PROVIDED ENTRIES:
______________________________
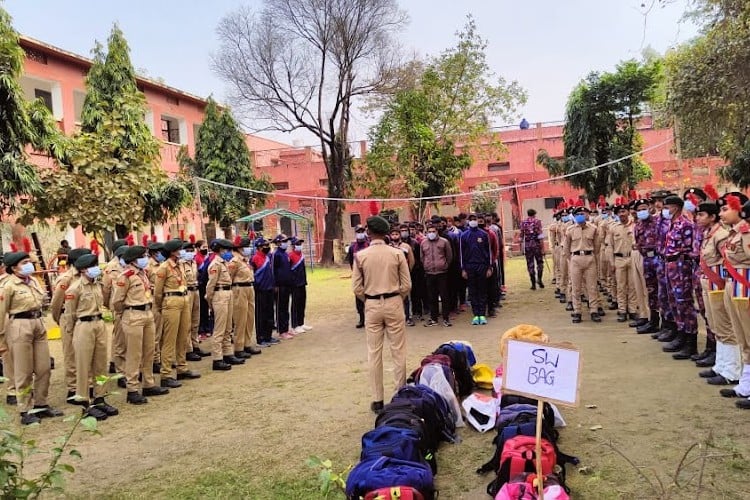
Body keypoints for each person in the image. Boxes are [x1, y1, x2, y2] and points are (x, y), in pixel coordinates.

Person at [351, 215, 412, 414]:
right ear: (386, 233)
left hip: (372, 304)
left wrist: (369, 300)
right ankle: (399, 394)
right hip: (394, 301)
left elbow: (357, 288)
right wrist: (396, 298)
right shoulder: (397, 254)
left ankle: (378, 399)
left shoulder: (361, 256)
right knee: (398, 351)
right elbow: (407, 285)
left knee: (374, 352)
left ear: (369, 232)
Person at [0, 252, 63, 425]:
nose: (30, 265)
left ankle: (41, 404)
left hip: (38, 323)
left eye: (29, 261)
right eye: (25, 262)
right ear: (14, 267)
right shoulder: (8, 285)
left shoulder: (33, 280)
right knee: (23, 370)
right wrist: (1, 340)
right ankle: (25, 409)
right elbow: (1, 313)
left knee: (44, 368)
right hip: (19, 325)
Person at [111, 245, 169, 404]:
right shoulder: (126, 276)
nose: (145, 258)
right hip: (133, 315)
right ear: (134, 259)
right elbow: (117, 301)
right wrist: (124, 314)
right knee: (134, 354)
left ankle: (149, 384)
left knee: (149, 350)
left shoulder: (143, 274)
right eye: (142, 256)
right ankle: (132, 389)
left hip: (147, 313)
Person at [65, 253, 118, 420]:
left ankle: (100, 398)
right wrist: (73, 333)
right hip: (83, 326)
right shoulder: (74, 288)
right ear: (82, 270)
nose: (96, 269)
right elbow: (70, 314)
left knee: (100, 365)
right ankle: (85, 403)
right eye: (92, 266)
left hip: (99, 324)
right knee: (83, 366)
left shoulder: (97, 285)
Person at [694, 199, 739, 385]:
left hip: (718, 284)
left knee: (725, 327)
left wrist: (721, 282)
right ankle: (720, 366)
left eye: (702, 214)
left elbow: (727, 262)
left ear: (711, 218)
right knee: (715, 326)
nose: (698, 218)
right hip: (708, 284)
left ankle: (731, 371)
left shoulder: (720, 235)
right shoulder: (708, 234)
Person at [717, 193, 750, 409]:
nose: (722, 213)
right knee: (744, 339)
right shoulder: (736, 233)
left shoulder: (746, 233)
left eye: (726, 209)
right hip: (736, 285)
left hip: (745, 285)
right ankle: (746, 385)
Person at [155, 239, 201, 388]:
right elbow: (157, 293)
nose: (182, 251)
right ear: (172, 251)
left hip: (184, 299)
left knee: (183, 335)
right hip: (171, 301)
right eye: (179, 249)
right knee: (169, 339)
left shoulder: (180, 265)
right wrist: (161, 307)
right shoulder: (164, 267)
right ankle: (166, 373)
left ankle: (182, 367)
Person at [49, 247, 92, 404]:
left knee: (86, 352)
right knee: (71, 354)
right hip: (68, 317)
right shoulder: (66, 279)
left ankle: (88, 384)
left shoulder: (87, 276)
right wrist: (61, 320)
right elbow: (56, 305)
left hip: (83, 318)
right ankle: (73, 388)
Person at [660, 196, 699, 359]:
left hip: (681, 267)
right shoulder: (671, 224)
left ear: (675, 207)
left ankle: (691, 342)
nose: (665, 210)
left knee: (684, 303)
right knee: (674, 302)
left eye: (667, 207)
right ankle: (681, 334)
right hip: (670, 266)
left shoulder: (686, 225)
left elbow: (691, 249)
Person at [206, 239, 244, 370]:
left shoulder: (224, 263)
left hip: (228, 293)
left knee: (228, 327)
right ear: (220, 250)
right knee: (220, 329)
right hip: (220, 294)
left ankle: (228, 353)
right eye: (226, 250)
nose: (228, 252)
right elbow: (210, 286)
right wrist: (210, 302)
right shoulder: (215, 264)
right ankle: (217, 358)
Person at [564, 206, 603, 323]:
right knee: (576, 287)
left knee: (592, 286)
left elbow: (597, 246)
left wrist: (592, 256)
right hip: (575, 258)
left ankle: (594, 310)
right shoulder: (570, 230)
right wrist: (571, 259)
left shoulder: (593, 228)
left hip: (589, 257)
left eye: (582, 213)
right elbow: (566, 248)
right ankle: (577, 311)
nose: (580, 216)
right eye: (578, 214)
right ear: (574, 216)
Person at [459, 214, 492, 325]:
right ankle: (475, 314)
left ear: (478, 221)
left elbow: (489, 252)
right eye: (471, 220)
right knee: (472, 291)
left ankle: (482, 314)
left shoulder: (483, 234)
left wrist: (489, 267)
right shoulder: (464, 236)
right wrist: (463, 269)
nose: (473, 221)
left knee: (482, 290)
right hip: (469, 267)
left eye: (475, 219)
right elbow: (461, 254)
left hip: (482, 266)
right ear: (468, 221)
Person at [231, 237, 260, 359]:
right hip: (239, 289)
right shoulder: (234, 261)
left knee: (249, 317)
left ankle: (247, 344)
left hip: (249, 288)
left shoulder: (245, 260)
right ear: (239, 248)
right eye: (246, 246)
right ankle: (239, 347)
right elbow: (229, 277)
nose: (248, 249)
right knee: (240, 319)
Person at [606, 204, 637, 322]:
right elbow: (610, 247)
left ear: (628, 212)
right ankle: (622, 310)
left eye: (623, 211)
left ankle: (633, 310)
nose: (621, 214)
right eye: (619, 212)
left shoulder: (634, 226)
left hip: (632, 258)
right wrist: (612, 262)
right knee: (620, 287)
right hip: (619, 260)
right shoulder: (613, 228)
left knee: (633, 286)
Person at [180, 241, 210, 361]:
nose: (190, 253)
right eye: (187, 251)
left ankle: (195, 345)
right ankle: (188, 349)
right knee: (187, 322)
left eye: (191, 251)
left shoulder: (193, 263)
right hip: (186, 292)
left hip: (196, 291)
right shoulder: (180, 264)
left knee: (195, 321)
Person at [420, 223, 453, 327]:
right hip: (429, 273)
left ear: (437, 232)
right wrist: (426, 266)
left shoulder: (444, 242)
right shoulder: (423, 243)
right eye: (429, 232)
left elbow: (449, 256)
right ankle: (433, 318)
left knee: (444, 296)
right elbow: (422, 257)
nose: (431, 233)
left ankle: (446, 318)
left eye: (433, 231)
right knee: (431, 297)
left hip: (442, 273)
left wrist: (444, 265)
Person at [251, 238, 278, 347]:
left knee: (270, 313)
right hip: (260, 290)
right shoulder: (255, 259)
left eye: (268, 245)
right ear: (259, 247)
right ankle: (261, 338)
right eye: (264, 245)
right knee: (261, 315)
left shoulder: (267, 257)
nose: (267, 247)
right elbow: (252, 275)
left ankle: (268, 336)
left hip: (269, 288)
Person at [389, 227, 415, 326]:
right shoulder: (388, 247)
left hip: (404, 275)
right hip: (392, 276)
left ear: (399, 235)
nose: (395, 236)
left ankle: (408, 317)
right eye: (393, 234)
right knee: (393, 297)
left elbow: (411, 260)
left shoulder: (406, 246)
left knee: (406, 296)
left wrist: (407, 272)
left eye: (396, 234)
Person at [347, 225, 370, 329]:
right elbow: (351, 261)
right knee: (358, 295)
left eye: (362, 231)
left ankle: (371, 317)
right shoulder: (352, 247)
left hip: (369, 274)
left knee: (370, 296)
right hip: (358, 275)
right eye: (358, 231)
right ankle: (361, 318)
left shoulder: (369, 245)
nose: (360, 233)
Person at [147, 241, 165, 373]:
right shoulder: (148, 266)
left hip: (165, 299)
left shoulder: (163, 265)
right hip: (153, 299)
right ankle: (155, 360)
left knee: (164, 331)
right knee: (156, 333)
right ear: (154, 253)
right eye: (160, 252)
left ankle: (163, 358)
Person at [272, 234, 294, 340]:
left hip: (287, 284)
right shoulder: (276, 254)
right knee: (280, 308)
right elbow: (273, 270)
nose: (286, 243)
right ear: (278, 243)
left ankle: (286, 327)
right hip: (279, 285)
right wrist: (275, 284)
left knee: (285, 307)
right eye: (284, 241)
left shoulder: (285, 254)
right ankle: (281, 330)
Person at [289, 236, 312, 335]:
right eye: (298, 244)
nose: (299, 246)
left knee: (302, 303)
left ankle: (301, 323)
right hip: (295, 284)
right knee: (295, 304)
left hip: (302, 282)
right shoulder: (290, 256)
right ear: (294, 246)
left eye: (300, 244)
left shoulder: (301, 255)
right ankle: (295, 325)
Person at [520, 208, 545, 290]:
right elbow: (540, 235)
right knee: (540, 262)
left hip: (528, 246)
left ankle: (533, 283)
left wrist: (522, 247)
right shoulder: (537, 222)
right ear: (534, 214)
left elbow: (521, 236)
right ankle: (539, 279)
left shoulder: (523, 222)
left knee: (530, 264)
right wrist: (543, 248)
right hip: (537, 244)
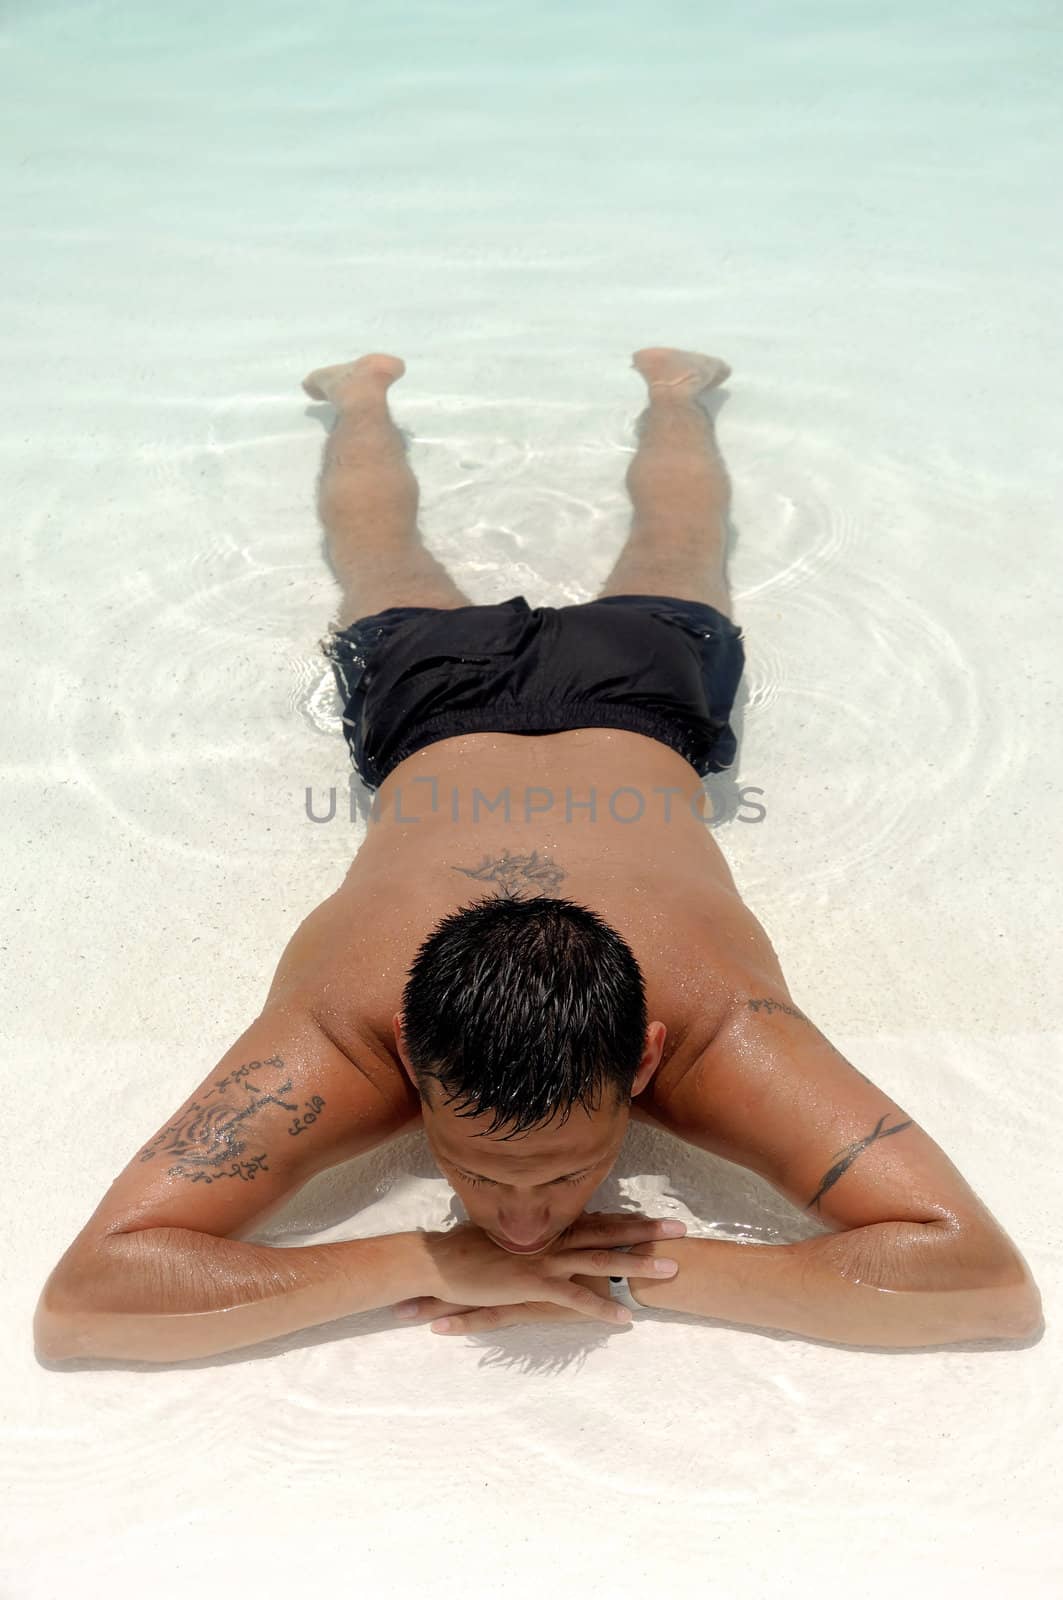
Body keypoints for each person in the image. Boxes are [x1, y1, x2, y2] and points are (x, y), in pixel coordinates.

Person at [34, 348, 1041, 1365]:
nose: (520, 1225)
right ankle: (367, 394)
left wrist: (607, 1269)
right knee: (393, 556)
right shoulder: (341, 1033)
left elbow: (988, 1288)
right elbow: (82, 1307)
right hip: (528, 716)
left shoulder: (718, 1030)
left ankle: (668, 392)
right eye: (476, 1173)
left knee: (653, 545)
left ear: (644, 1057)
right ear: (406, 1052)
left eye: (563, 1175)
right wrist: (431, 1258)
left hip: (527, 715)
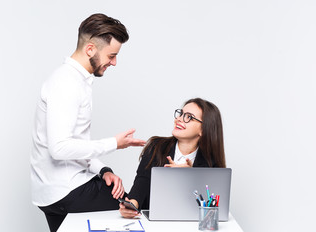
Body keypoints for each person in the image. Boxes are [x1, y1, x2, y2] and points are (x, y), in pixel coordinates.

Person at [31, 13, 146, 232]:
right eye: (111, 55)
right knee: (133, 209)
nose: (114, 62)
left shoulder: (75, 80)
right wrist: (115, 143)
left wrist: (103, 170)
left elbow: (74, 144)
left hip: (52, 191)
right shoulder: (66, 83)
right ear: (91, 49)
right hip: (65, 190)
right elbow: (59, 148)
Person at [119, 98, 226, 218]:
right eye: (181, 114)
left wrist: (192, 176)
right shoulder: (156, 146)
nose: (179, 119)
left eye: (189, 117)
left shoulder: (211, 163)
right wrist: (131, 205)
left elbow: (211, 210)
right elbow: (141, 182)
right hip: (154, 222)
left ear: (203, 129)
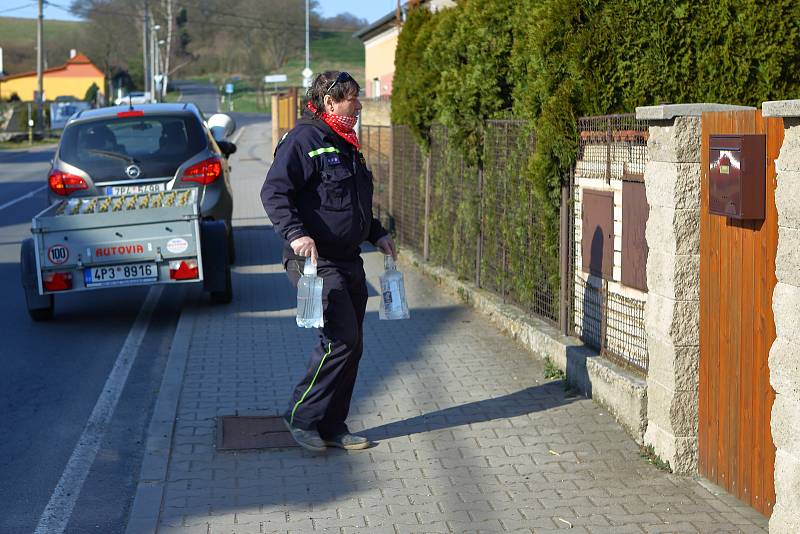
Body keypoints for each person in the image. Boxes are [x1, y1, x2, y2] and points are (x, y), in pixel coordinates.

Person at [261, 71, 397, 452]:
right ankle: (302, 417)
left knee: (353, 345)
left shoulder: (347, 142)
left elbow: (352, 203)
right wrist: (296, 233)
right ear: (329, 102)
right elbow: (273, 192)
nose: (359, 105)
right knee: (340, 340)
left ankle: (334, 425)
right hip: (313, 261)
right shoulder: (303, 140)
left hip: (348, 259)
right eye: (352, 98)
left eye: (358, 98)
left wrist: (377, 233)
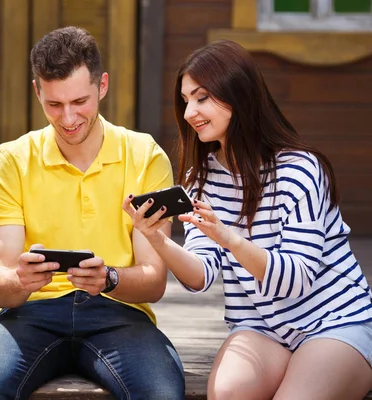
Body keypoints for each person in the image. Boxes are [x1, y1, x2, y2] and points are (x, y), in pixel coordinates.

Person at [122, 39, 372, 400]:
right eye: (186, 99)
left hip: (333, 321)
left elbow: (297, 279)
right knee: (227, 392)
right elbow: (199, 277)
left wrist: (229, 239)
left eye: (202, 97)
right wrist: (158, 240)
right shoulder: (201, 178)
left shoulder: (299, 170)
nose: (190, 111)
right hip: (262, 328)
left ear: (238, 95)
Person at [0, 26, 185, 399]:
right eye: (54, 104)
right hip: (32, 314)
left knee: (162, 393)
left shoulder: (145, 156)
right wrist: (21, 280)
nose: (68, 118)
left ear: (103, 86)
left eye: (79, 101)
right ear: (37, 91)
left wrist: (109, 278)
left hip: (120, 315)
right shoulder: (12, 160)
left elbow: (154, 281)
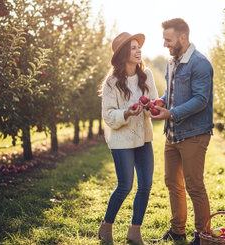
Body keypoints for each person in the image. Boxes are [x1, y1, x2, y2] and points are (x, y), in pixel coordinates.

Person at [149, 18, 214, 245]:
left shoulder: (200, 63)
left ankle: (202, 236)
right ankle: (178, 231)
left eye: (168, 39)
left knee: (194, 185)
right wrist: (159, 102)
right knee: (172, 183)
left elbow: (200, 100)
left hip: (194, 134)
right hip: (173, 134)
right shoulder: (172, 62)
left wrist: (170, 113)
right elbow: (171, 94)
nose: (165, 43)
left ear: (183, 37)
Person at [98, 32, 158, 245]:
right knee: (125, 186)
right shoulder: (112, 82)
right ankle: (106, 226)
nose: (138, 50)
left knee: (146, 185)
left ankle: (135, 230)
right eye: (133, 47)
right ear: (123, 53)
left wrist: (152, 107)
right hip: (121, 140)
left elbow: (153, 107)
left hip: (144, 138)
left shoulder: (146, 75)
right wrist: (127, 112)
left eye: (138, 47)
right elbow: (108, 115)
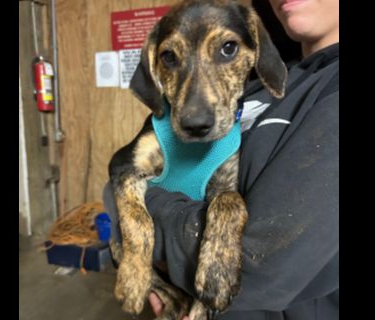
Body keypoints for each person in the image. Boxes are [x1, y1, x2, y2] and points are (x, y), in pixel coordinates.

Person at [103, 0, 339, 319]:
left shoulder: (329, 89)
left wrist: (149, 210)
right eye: (171, 57)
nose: (197, 109)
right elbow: (118, 179)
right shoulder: (260, 85)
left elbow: (260, 265)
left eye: (227, 48)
______________________________
TASK:
Here the job is to copy the stretch of records from the line containing "right shoulder: (341, 1033)" through the line containing "left wrist: (377, 233)", word for word. Leave every picture out.

RESPONSE:
right shoulder: (341, 1033)
left elbow: (988, 1288)
right elbow: (82, 1307)
right hip: (528, 716)
left shoulder: (718, 1030)
left ankle: (668, 392)
right eye: (476, 1173)
left knee: (653, 545)
left ear: (644, 1057)
right ear: (406, 1052)
left eye: (563, 1175)
right wrist: (431, 1258)
left hip: (527, 715)
Body keypoints for each person in the image. Boxes are [x1, y1, x2, y2] and points are (x, y), in pixel coordinates.

Person at [31, 13, 146, 232]:
right eye: (111, 55)
right knee: (133, 209)
nose: (114, 62)
left shoulder: (75, 80)
right wrist: (115, 143)
left wrist: (103, 170)
left elbow: (74, 144)
left hip: (52, 191)
right shoulder: (66, 83)
right ear: (91, 49)
right hip: (65, 190)
right elbow: (59, 148)
Person at [119, 98, 226, 218]:
right eye: (181, 114)
left wrist: (192, 176)
right shoulder: (156, 146)
nose: (179, 119)
left eye: (189, 117)
left shoulder: (211, 163)
right wrist: (131, 205)
left elbow: (211, 210)
right elbow: (141, 182)
right hip: (154, 222)
left ear: (203, 129)
Body keypoints for each person in the image. Boxes are [x1, y1, x2, y2] and points are (x, y), in pixel coordinates.

Person at [261, 71, 397, 452]:
right ankle: (302, 417)
left knee: (353, 345)
left shoulder: (347, 142)
left elbow: (352, 203)
right wrist: (296, 233)
right ear: (329, 102)
right elbow: (273, 192)
nose: (359, 105)
right knee: (340, 340)
left ankle: (334, 425)
right hip: (313, 261)
right shoulder: (303, 140)
left hip: (348, 259)
right eye: (352, 98)
left eye: (358, 98)
left wrist: (377, 233)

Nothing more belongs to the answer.